_Task set:_
a – Please echo the part of the Easter egg story running from "About an hour" down to "them Sunday morning.".
b – Answer these questions using the Easter egg story:
(i) Which store did the narrator go to for Easter goodies?
(ii) What did the boys eat for lunch?
(iii) What did the narrator hide so the Tool Man wouldn't eat them all?

_Given text:_
========

Did you catch that last part? It's a key element to my story, so tuck it away and follow along.

I left my Tool Man and our little bolts home alone this afternoon to color eggs (after we'd been to our town Easter egg hunt, which, btw, if your kid is 10 years old, fellow Moms and Dads, you do not need to hustle out there with them to get the goods, alright?! Sheesh. The only exception to this rule is as follows: if - and only if - you see a giant Reece's Peanut Butter Egg on the ground and your 10 year old has dashed by it in hopes of snagging that lame stick of Laffy Taffy. Then, by all means, knock out the kid zeroing in on your chocolate and peanut butter, throw your body over the treat, then remind your kid when he comes back with his bucket of crappy bubblegum and assorted jawbreakers that you talked about the good stuff strategy and you damn well expect better out of him next year).

Anyway, after the world's longest parenthetical remark, my husband volunteered to help the kids color eggs while I hopped like a bunny to Target to pick up some Easter goodies (because hello!? my kid was all, "Pffft. Whatever, giant Reece's Peanut Butter Egg that I know my mom would enjoy."). Normally, we do this holiday tradition as a family unit, but because I was running behind, I thanked him, and told him that he'd see the carton of eggs meant for coloring in the fridge, all hard boiled and ready to dye. Mwa ha ha!

When I returned a bit later, my artists in residence were all gathered around the kitchen table, oohing and awing over the magic that a tablet of food coloring and a couple tablespoons of distilled vinegar creates. I joined in, commending them on their use of purples and oranges and the message they were trying to convey with the random swirls of green, then went on my way to hide the bags of Hershey's chocolate eggs I'd picked up so the Tool Man wouldn't eat them all before Sunday mornings.

About an hour later, we gathered in the kitchen again for lunch. As the boys ate their peanut butter sandwiches (Oh, NOW you like peanut butter, eh 10 year old son?!), and my husband concocted whatever weird sandwich he was making out of salami and pickle slices and mustard (oh my!), I peered into the fridge, where my eyes came to rest on the eggs my boys had colored. The ones my husband had returned to their carton so the Easter bunny would have an easy time of finding them Sunday morning.

========

[Keypoint text descriptions]
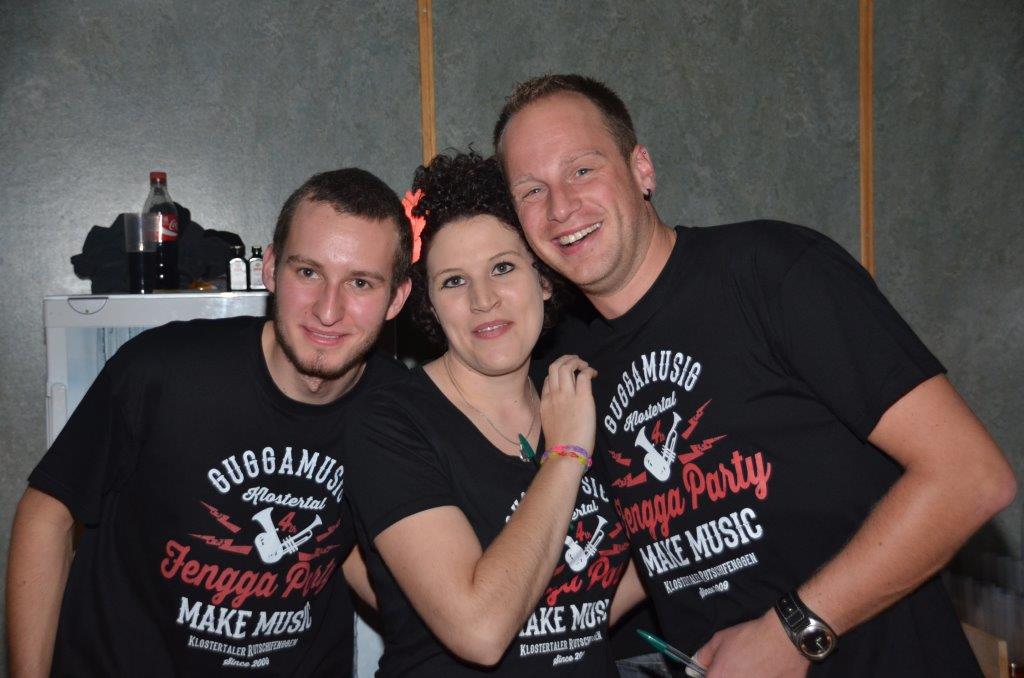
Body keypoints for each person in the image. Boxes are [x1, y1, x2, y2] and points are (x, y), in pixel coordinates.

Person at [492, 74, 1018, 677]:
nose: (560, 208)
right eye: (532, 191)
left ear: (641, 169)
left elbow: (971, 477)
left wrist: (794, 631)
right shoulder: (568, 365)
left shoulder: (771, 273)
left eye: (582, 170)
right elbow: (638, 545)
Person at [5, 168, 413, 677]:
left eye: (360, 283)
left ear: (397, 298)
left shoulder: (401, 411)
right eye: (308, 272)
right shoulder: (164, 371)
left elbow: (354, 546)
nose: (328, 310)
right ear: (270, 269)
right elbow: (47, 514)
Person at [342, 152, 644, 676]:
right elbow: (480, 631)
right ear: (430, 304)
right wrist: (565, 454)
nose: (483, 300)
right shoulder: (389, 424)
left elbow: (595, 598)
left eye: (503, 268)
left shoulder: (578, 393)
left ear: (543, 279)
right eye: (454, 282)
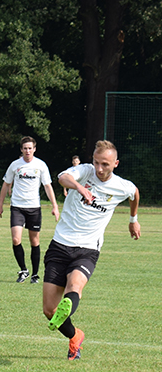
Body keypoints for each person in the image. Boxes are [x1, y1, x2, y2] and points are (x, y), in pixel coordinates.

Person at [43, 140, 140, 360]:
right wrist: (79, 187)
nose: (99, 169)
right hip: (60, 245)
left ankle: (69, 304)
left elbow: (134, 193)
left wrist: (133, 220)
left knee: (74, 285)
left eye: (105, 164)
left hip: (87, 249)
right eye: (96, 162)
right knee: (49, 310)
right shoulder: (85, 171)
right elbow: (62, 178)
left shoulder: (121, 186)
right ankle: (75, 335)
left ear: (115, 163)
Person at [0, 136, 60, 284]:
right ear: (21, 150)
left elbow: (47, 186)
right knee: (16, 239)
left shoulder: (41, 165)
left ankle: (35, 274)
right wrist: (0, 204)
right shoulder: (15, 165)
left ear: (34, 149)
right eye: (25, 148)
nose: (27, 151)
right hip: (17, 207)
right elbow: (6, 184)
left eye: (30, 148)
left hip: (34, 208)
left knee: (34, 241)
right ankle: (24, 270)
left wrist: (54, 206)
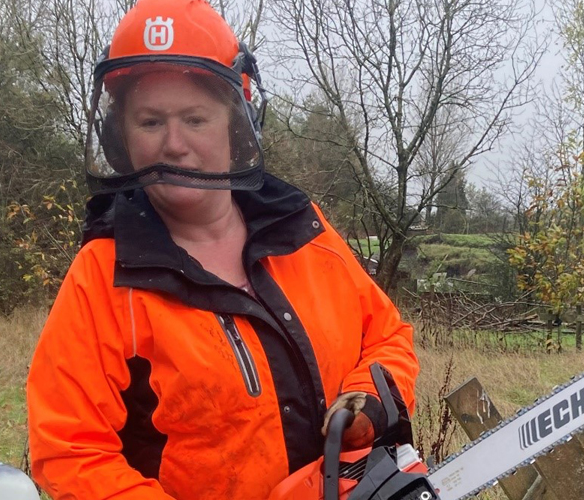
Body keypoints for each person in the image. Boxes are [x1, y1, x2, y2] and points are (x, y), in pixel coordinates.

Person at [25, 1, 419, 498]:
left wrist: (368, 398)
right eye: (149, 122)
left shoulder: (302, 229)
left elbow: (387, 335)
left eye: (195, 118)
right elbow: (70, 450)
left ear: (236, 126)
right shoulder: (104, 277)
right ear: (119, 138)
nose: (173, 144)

========

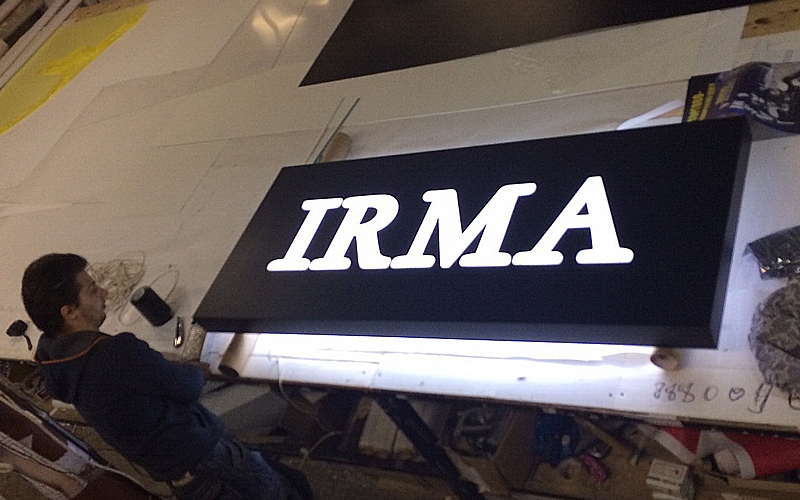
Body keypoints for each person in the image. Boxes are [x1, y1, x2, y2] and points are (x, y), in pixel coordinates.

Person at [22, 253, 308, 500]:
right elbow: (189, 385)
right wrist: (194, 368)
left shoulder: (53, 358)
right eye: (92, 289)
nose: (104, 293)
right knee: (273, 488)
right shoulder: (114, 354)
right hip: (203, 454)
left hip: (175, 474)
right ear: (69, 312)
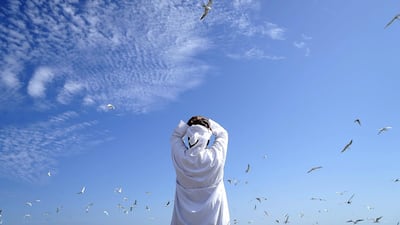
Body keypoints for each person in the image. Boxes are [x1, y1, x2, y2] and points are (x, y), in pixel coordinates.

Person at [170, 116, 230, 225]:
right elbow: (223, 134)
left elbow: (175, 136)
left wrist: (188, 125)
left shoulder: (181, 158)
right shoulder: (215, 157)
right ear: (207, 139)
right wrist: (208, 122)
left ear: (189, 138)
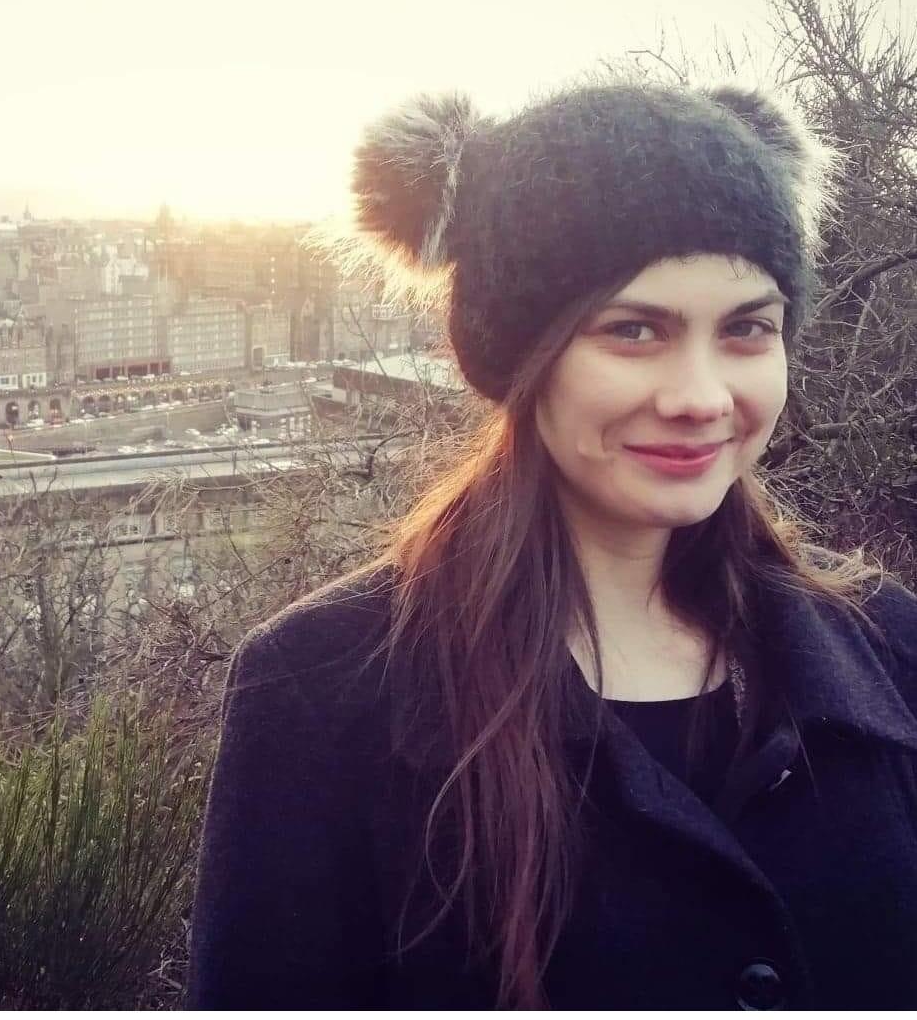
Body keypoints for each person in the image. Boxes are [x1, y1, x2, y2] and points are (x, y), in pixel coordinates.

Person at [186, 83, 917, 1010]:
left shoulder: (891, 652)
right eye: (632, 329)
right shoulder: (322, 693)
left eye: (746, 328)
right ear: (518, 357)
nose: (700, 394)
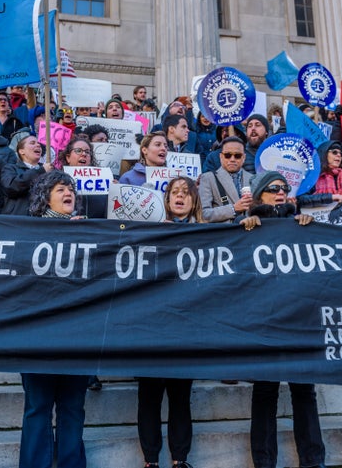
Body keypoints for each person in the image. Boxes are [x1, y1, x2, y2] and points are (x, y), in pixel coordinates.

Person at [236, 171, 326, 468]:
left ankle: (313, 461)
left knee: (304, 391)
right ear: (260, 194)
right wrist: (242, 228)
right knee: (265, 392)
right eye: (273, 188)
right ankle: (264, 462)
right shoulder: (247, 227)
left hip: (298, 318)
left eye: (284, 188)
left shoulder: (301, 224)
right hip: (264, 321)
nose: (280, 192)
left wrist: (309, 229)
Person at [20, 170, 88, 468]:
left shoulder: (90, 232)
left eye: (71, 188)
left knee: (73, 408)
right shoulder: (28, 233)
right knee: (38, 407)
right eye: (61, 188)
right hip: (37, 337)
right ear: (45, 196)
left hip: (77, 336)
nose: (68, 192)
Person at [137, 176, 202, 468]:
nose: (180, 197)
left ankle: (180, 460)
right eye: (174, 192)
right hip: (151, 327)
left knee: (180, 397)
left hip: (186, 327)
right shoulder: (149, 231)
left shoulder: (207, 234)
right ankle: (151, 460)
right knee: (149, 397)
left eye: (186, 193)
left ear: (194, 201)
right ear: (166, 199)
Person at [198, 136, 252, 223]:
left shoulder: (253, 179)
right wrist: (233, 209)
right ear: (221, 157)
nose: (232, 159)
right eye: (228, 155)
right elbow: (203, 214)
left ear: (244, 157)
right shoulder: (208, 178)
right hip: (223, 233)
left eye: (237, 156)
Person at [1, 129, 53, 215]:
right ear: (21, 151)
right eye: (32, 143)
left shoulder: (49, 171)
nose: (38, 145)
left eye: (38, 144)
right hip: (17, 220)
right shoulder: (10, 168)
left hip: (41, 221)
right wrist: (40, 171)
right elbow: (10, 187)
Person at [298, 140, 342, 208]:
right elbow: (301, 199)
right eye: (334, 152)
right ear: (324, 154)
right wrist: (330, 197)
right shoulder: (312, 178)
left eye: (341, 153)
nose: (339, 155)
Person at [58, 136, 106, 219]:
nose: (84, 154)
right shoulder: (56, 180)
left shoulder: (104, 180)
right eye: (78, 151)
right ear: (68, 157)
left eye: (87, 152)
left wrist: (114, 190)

========

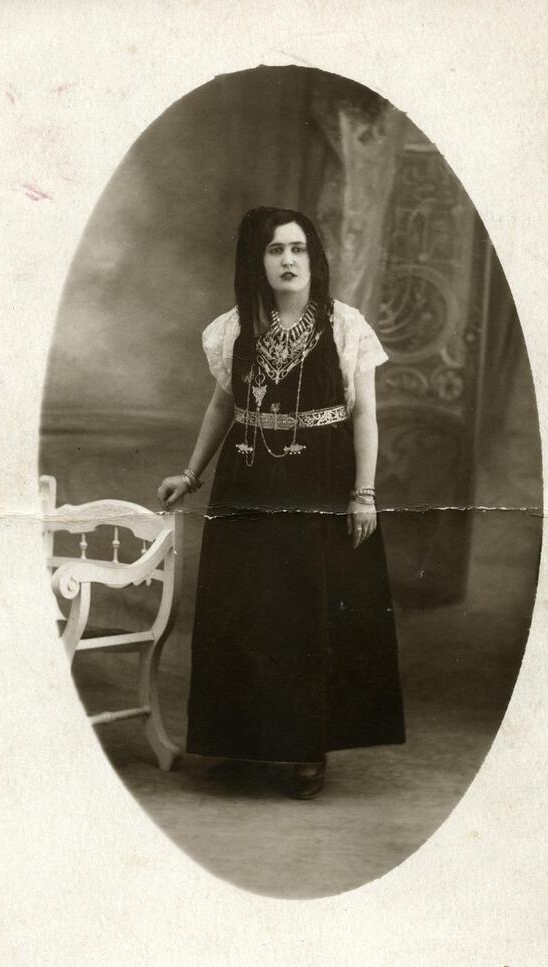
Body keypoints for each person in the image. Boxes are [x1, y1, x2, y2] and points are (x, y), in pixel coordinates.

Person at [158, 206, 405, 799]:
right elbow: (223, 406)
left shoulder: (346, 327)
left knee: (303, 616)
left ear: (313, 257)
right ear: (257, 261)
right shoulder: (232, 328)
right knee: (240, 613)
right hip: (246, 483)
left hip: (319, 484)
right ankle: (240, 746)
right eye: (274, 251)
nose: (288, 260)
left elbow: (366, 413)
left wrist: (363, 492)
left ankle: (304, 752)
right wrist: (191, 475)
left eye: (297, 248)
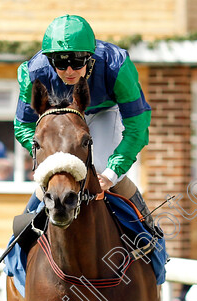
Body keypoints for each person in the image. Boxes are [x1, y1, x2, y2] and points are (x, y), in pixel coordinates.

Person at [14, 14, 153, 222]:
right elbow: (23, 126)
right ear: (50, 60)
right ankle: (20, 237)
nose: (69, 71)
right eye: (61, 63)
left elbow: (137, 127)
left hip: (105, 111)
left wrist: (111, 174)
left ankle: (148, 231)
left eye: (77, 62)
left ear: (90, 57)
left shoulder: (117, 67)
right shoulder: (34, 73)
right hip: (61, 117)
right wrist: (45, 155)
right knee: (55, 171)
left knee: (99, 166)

========

_Solved tasks:_
a –
About an hour later, we gathered in the kitchen again for lunch. As the boys ate their peanut butter sandwiches (Oh, NOW you like peanut butter, eh 10 year old son?!), and my husband concocted whatever weird sandwich he was making out of salami and pickle slices and mustard (oh my!), I peered into the fridge, where my eyes came to rest on the eggs my boys had colored. The ones my husband had returned to their carton so the Easter bunny would have an easy time of finding them Sunday morning.

b –
(i) Target
(ii) Peanut butter sandwiches
(iii) Bags of Hershey's chocolate eggs